In questo articolo ti parlerò dell’opera di Andrea Appiani che raffigura il mito greco di Filemone e Bauci.
L’artista
Andrea Appiani (1754-1817) è stato un pittore italiano protagonista della scena artistica milanese a cavallo fra 1700 e 1800.
Appiani era esponente del Neoclassicismo italiano, un movimento che in quegli anni cercava di rispondere alle frivolezze e ai decori del Barocco e del Rococò. L’ispirazione era verso le forme e gli stili dell’arte classica, soprattutto quella greca e romana.
Appiani ebbe una notevole carriera, diventando anche pittore di corte di Napoleone I, che ne fece il suo artista di rappresentanza per l’Impero in Italia.
Nel 1807, Appiani divenne anche Direttore dell’accademia di Brera: fu fra coloro che contribuirono a costituire l’oggi nota collezione d’arte della Pinacoteca.
Tuttavia, i turbolenti eventi del 1814 e la fine dell’impero Napoleonico lo lasciarono privo della pensione donatagli da Napoleone e gli fecero passare gli ultimi anni di vita in totale povertà.
Fra i vari soggetti religiosi e le commissioni imperiali, Appiani ebbe modo di dedicarsi anche a soggetti mitologici, cari al movimento neoclassico. La sua rappresentazione di FIlemone e Bauci rientra in questa categoria.
Il mito di Filemone e Bauci
In questa tela, Appiani ci racconta il mito di Filemone e Bauci. La leggenda greca è tramandata da Ovidio nell’ottavo libro delle Metamorfosi.
Narra la storia di Zeus e Ermes mentre attraversavano la Frigia in sembianza umane: durante il viaggio, una discussione animò la loro conversazione.
Zeus era convinto che tutti gli uomini fossero cattivi e avessero ormai perduto le buone virtù, fra cui quella dell’ospitalità. Contrario Ermes, che decise di sottoporre al padre una sfida.
Travestiti da viaggiatori i due fecero visita alle abitazioni di un villaggio. Bussando a mille porte, mille volte videro negata dagli uomini qualsiasi forma di ospitalità.
Arrivarono infine a una capanna sulla cima di una collina: era una capanna povera, fatta di giunchi e fango, ma i due vecchietti che l’abitavano non si trattennero dall’offrire ospitalità ai viandanti, invitandoli a mangiare al loro tavolo.
I due vecchietti si chiamavano Filemone e Bauci: lavarono i piedi ai visitatori e offrirono loro un pasto campestre fatto di olive, formaggio e pane.
Dopo il pranzo, i due viandanti rivelarono la loro vera identità.
Zeus scatenò la propria ira sugli abitanti della Frigia sommergendo il villaggio.
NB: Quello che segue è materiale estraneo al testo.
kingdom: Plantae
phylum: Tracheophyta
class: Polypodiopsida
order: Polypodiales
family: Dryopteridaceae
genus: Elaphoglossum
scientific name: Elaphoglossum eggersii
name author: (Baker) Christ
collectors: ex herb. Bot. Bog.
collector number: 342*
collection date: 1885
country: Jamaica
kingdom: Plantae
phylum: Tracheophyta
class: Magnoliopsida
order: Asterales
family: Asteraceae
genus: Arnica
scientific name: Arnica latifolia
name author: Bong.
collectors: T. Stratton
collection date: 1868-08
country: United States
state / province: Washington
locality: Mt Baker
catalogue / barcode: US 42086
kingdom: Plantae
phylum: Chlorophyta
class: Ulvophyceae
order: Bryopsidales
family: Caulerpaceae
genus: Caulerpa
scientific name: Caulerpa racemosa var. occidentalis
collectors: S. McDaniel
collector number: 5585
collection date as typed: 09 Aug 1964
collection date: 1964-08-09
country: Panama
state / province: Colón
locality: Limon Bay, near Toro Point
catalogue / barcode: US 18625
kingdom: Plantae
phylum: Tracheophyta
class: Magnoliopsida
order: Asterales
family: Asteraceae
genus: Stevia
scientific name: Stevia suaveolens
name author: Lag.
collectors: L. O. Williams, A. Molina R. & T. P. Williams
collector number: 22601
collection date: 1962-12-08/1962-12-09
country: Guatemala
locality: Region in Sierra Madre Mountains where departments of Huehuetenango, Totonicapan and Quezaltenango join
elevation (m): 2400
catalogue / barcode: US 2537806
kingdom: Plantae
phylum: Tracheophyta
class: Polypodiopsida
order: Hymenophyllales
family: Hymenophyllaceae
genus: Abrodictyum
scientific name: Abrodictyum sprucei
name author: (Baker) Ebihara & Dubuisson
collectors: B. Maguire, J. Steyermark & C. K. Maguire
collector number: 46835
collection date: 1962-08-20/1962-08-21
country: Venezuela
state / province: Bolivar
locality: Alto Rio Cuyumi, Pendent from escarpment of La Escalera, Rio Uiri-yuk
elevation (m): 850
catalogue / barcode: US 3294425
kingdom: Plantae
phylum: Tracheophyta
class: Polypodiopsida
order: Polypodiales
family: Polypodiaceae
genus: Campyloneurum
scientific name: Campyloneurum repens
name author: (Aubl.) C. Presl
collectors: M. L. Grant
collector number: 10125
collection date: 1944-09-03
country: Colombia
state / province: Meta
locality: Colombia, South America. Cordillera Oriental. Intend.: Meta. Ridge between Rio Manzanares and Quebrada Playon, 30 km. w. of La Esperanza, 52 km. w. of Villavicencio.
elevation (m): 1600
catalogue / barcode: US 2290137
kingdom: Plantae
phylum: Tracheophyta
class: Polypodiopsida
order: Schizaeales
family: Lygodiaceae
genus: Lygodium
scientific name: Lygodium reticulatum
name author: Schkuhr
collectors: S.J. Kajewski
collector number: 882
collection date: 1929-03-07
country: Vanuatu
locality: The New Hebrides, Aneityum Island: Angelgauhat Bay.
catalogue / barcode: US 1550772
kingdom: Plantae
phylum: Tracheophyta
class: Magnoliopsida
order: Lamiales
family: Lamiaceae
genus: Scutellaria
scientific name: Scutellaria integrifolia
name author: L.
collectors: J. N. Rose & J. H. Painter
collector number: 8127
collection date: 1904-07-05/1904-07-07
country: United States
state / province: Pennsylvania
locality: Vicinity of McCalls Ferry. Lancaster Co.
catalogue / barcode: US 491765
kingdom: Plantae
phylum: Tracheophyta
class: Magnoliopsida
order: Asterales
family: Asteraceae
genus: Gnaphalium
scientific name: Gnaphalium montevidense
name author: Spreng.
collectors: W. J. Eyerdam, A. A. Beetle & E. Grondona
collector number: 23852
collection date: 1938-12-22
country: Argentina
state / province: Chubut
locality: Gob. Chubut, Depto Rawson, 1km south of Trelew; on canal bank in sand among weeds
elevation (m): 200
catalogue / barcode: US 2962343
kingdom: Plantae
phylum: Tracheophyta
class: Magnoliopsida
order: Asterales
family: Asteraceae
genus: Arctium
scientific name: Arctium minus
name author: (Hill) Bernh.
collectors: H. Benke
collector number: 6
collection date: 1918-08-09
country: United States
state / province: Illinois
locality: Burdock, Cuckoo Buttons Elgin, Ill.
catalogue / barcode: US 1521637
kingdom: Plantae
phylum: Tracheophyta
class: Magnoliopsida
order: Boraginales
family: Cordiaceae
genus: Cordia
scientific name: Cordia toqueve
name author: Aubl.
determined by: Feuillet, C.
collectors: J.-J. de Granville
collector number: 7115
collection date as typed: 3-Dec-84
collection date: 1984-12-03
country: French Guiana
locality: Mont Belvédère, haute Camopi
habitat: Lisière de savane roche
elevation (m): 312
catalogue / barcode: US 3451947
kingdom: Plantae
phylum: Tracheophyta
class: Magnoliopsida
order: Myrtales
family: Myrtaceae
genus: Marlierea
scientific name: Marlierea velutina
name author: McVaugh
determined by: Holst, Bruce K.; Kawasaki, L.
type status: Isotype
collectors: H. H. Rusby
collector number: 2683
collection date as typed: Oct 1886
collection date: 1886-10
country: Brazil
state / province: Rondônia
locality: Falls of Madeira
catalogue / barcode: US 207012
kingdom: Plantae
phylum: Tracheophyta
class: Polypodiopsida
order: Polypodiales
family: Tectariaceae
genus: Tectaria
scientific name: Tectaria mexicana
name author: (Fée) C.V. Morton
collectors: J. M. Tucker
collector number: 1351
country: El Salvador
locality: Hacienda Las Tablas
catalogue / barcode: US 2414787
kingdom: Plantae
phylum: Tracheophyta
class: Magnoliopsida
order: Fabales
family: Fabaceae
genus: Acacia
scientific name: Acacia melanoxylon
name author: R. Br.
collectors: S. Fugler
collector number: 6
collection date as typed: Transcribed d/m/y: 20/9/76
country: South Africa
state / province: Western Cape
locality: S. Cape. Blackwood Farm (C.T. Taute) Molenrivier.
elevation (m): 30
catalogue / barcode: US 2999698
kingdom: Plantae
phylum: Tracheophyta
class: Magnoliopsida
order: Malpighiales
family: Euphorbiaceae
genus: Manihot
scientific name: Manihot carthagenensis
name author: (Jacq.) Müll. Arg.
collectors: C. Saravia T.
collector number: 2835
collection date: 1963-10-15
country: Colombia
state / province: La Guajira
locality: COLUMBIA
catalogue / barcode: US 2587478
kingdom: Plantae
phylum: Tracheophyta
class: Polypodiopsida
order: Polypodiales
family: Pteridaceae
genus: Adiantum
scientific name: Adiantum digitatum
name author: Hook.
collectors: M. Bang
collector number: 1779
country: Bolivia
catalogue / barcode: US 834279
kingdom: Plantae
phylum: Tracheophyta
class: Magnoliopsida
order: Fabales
Solo la casa di Filemone e Bauci restò al sicuro e venne anzi trasformata in un tempio maestoso.
Compiuta la trasformazione, Zeus si volse verso i due vecchi mortali e si propose di esaudire qualsiasi loro desiderio.
I due, semplici e innamorati, chiedero solo di poter divenire sacerdoti del tempio e di poter morire insieme, una volta giunto il loro tempo, cosi da non dover soffrire l’uno la perdita dell’altra.
E Zeus, condiscendente, esaudì questo desidero.
Quando, dopo altri lunghi anni, i due anziani si fecero vicini alla fine dei loro giorni, il Padre degli Dei li tramutò in alberi: una quercia e un tiglio, uniti per il tronco.
La meravigliosa pianta si ergeva di fronte al tempio e con esso fu venerata per i secoli a venire.
Filemone e Bauci dipinti da Appiani
E’ proprio nel momento del pasto che Appiani ritrae i quattro personaggi della storia, in pose statuarie e classiche che sicuramente richiamano bene agli artisti rinascimentali che l’artista aveva potuto ben osservare durante i suoi viaggi, primo fra tutti Raffaello.
L’amore e l’attenzione per il mondo classico si possono notare anche nel paesaggio architettonico alle spalle dei protagonisti, e nell’uso della prospettiva per delineare spazi e ambienti.
Zeus, più statuario e altero, occupa il lato sinistro dell’opera osservando la scena algido e distaccato, osservando con aria riflessiva la mano di Bauci che si protende verso di lui.
Il figlio Hermes partecipa invece con più entusiasmo al banchetto, e si esprime con una posa più rilassata e naturale riservando un sereno sorriso a Filemone e al cesto di frutta che è in procinto di servire al tavolo.